Information provided:

========================================================================

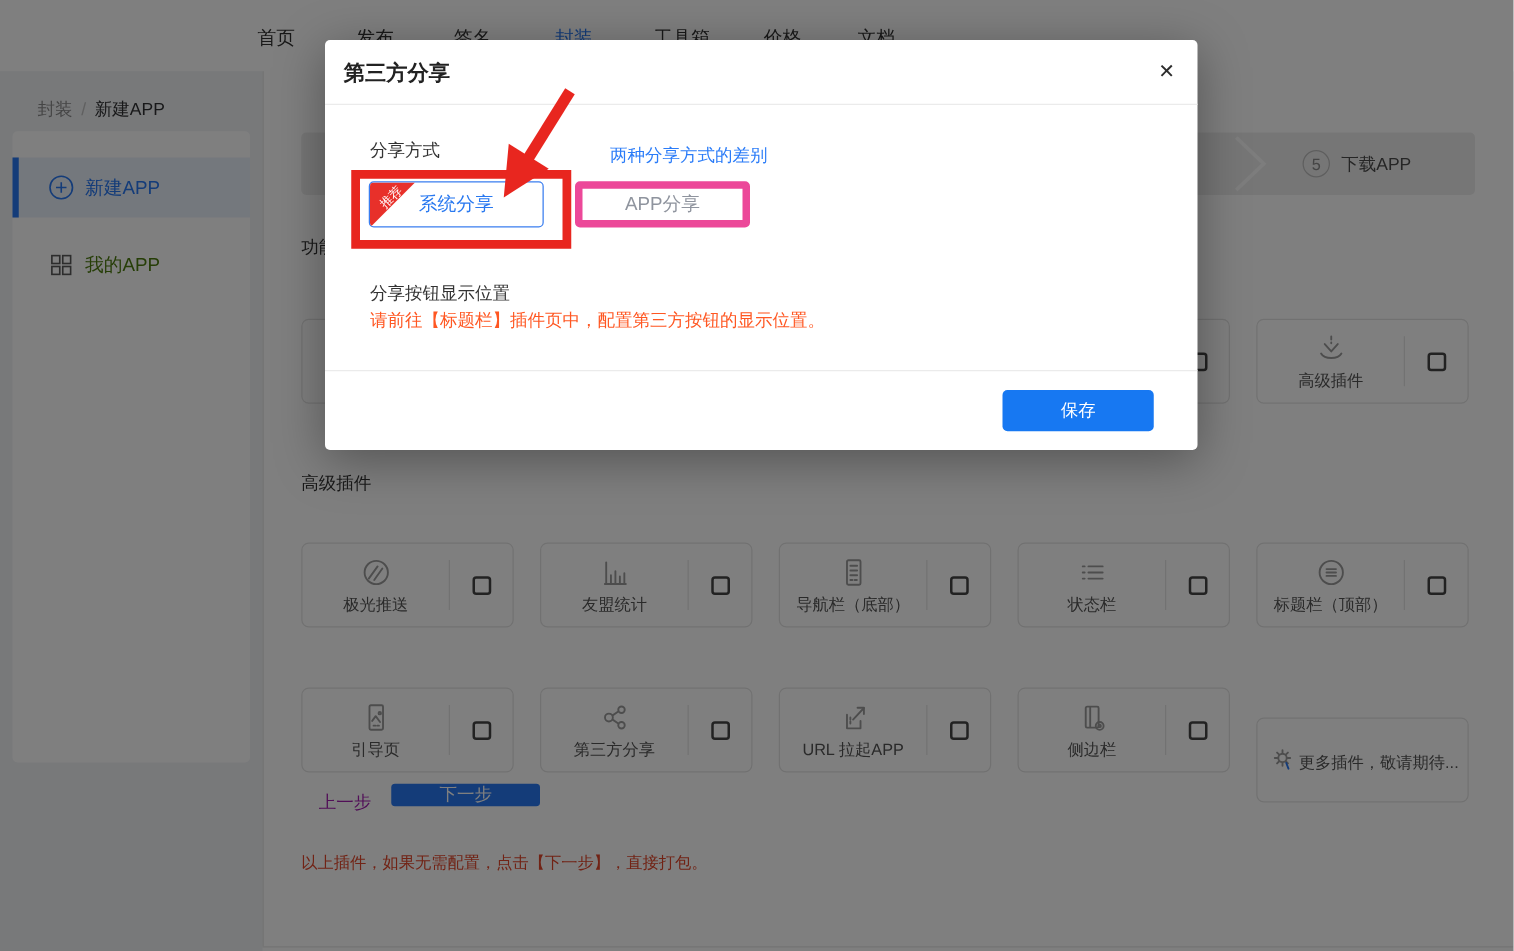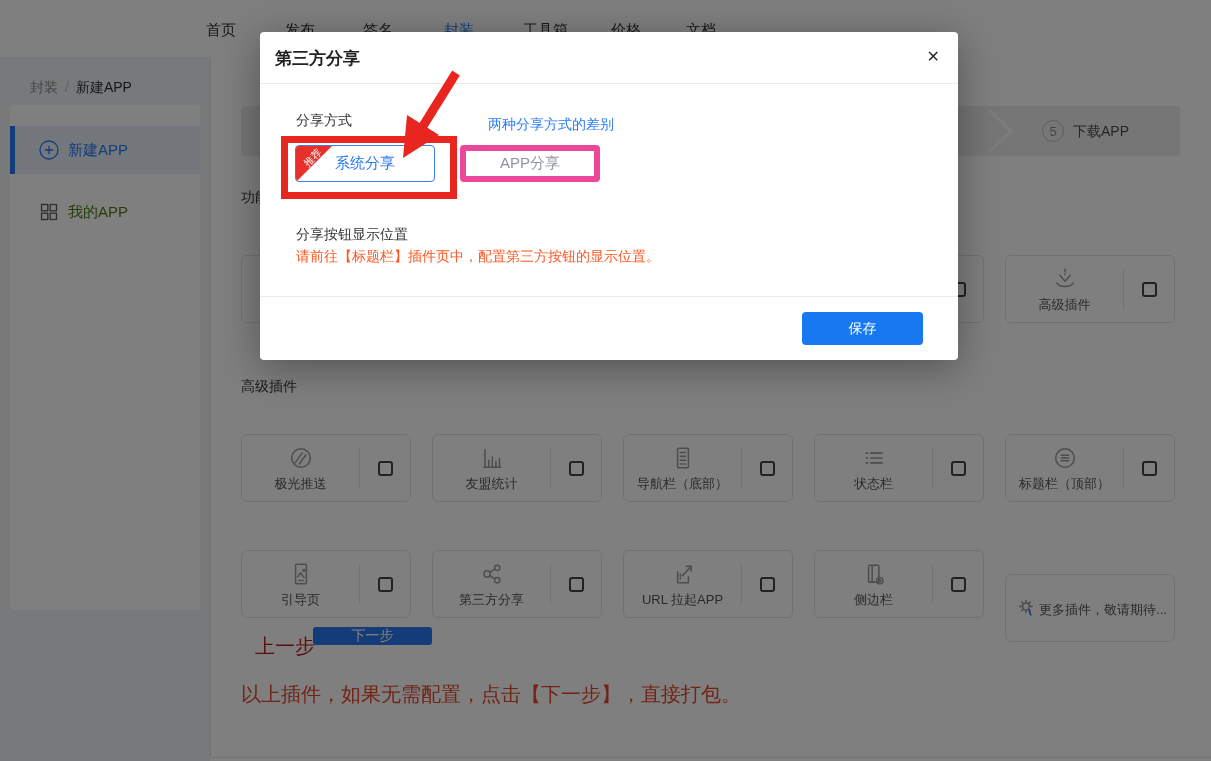--- a/index.html
+++ b/index.html
@@ -41,24 +41,24 @@
           display:flex; align-items:stretch; }
   .card-left { width:117px; display:flex; flex-direction:column; align-items:center; justify-content:center; padding-top:2px; }
   .card-left .p-icon { height:26px; display:flex; align-items:flex-end; }
   .card-left .p-label { margin-top:4px; font-size:13px; color:#555; white-space:nowrap; }
   .vdiv { width:1px; height:40px; background:#e5e5e5; align-self:center; }
   .card-right { flex:1; display:flex; align-items:center; justify-content:center; }
   .checkbox { width:15px; height:15px; border:2px solid #454545; border-radius:3px; background:#fff; cursor:pointer; }
   .card.more { flex-direction:row; align-items:center; justify-content:center;margin-top:24px; }
   .card.more .p-label { margin-top:3px; font-size:13px; color:#555; }
 
-  .prev-link { position:absolute; left:255px; top:633px; font-size:20px; color:#b91c1c; cursor:pointer; }
+  .prev-link { position:absolute; left:255px; top:633px; font-size:14px; color:#a21caf; cursor:pointer; }
   .next-btn { position:absolute; left:313px; top:627px; width:119px; height:18px; background:#2878f2; color:#fff;
               font-size:14px; border:none; border-radius:3px; cursor:pointer; }
-  .pack-note { position:absolute; left:241px; top:681px; font-size:20px; color:#e2472b; }
+  .pack-note { position:absolute; left:241px; top:681px; font-size:13px; color:#e2472b; }
 
   
   .backdrop { position:absolute; inset:0; background:rgba(0,0,0,0.5); z-index:40; }
 
   
   .modal { position:absolute; left:260px; top:32px; width:698px; height:328px; background:#fff; border-radius:4px;
            box-shadow:0 8px 40px rgba(0,0,0,0.35); z-index:50; }
   .modal-header { position:relative; height:52px; border-bottom:1px solid #ebebeb; }
   .modal-title { position:absolute; left:15px; top:15px; font-size:17px; font-weight:600; color:#222; }
   .modal-close { position:absolute; right:18px; top:15px; font-size:16px; font-weight:700; color:#2c2c2c; cursor:pointer; }

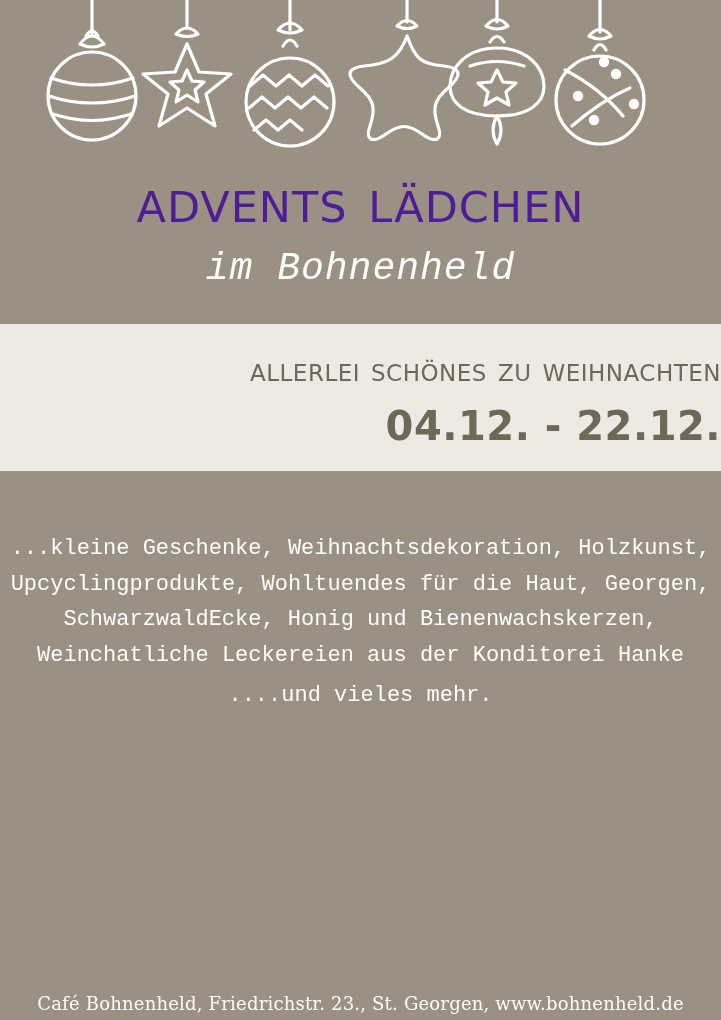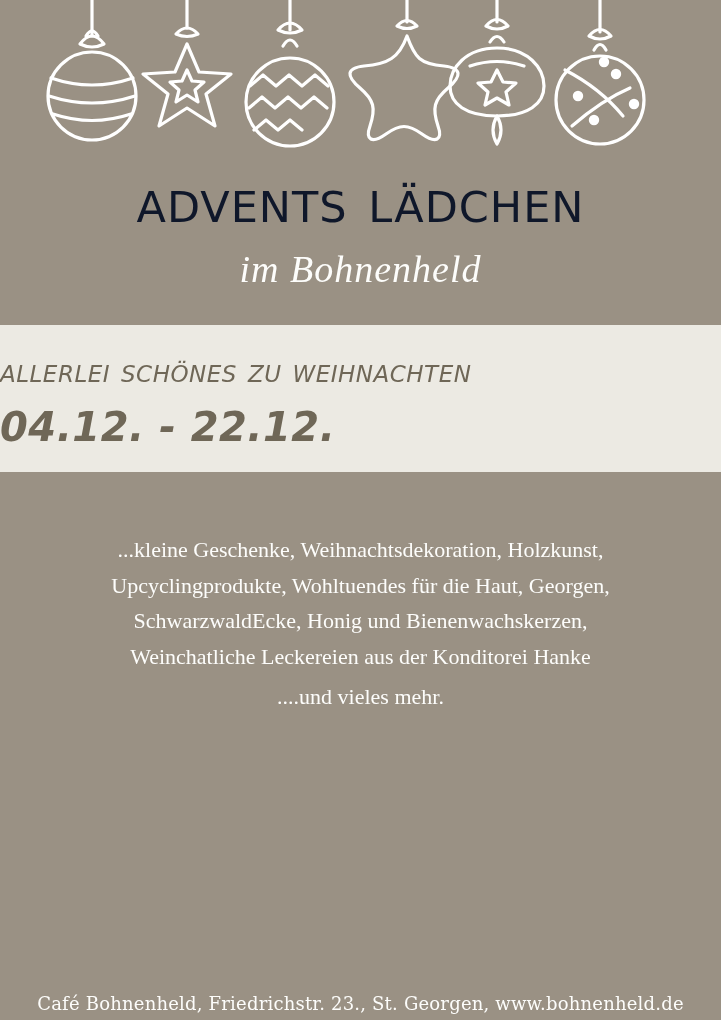--- a/index.html
+++ b/index.html
@@ -41,41 +41,40 @@
     text-align: center;
     color: #ffffff;
     padding-top: 8px;
   }
   .title-main {
     font-family: "DejaVu Sans", sans-serif;
     font-size: 62px;
     line-height: 1.05;
     font-weight: 400;
     letter-spacing: 1px;
-    color: #0f172a;
+    color: #4c1d95;
     font-variant: small-caps;
     text-transform: lowercase;
   }
   .title-sub {
-    font-family: Liberation Serif, serif;
+    font-family: Liberation Mono, monospace;
     font-style: italic;
     font-size: 38px;
     color: #fdfdfb;
     margin-top: 14px;
     letter-spacing: 1px;
   }
 
   
   .light-band {
     background: #eceae3;
     margin-top: 34px;
     padding: 26px 0 22px 0;
-    text-align: left;
+    text-align: right;
     color: #6f6757;
-    font-style: italic;
   }
   .band-line1 {
     font-family: "DejaVu Sans", sans-serif;
     font-size: 33px;
     font-variant: small-caps;
     text-transform: lowercase;
     letter-spacing: 0.5px;
     color: #6f6757;
   }
   .band-line2 {
@@ -96,21 +95,21 @@
   }
 
   
   .body-block {
     flex: 1;
     text-align: center;
     color: #ffffff;
     padding-top: 60px;
   }
   .body-line {
-    font-family: Liberation Serif, serif;
+    font-family: Liberation Mono, monospace;
     font-size: 22px;
     line-height: 1.62;
     color: #fdfdfb;
   }
   .body-last {
     margin-top: 4px;
   }
 
   
   .footer {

========================================================================

Job item: Looking at the listing above, count each line that contains the word "justify" and write the number with nothing else.

Written solution: 3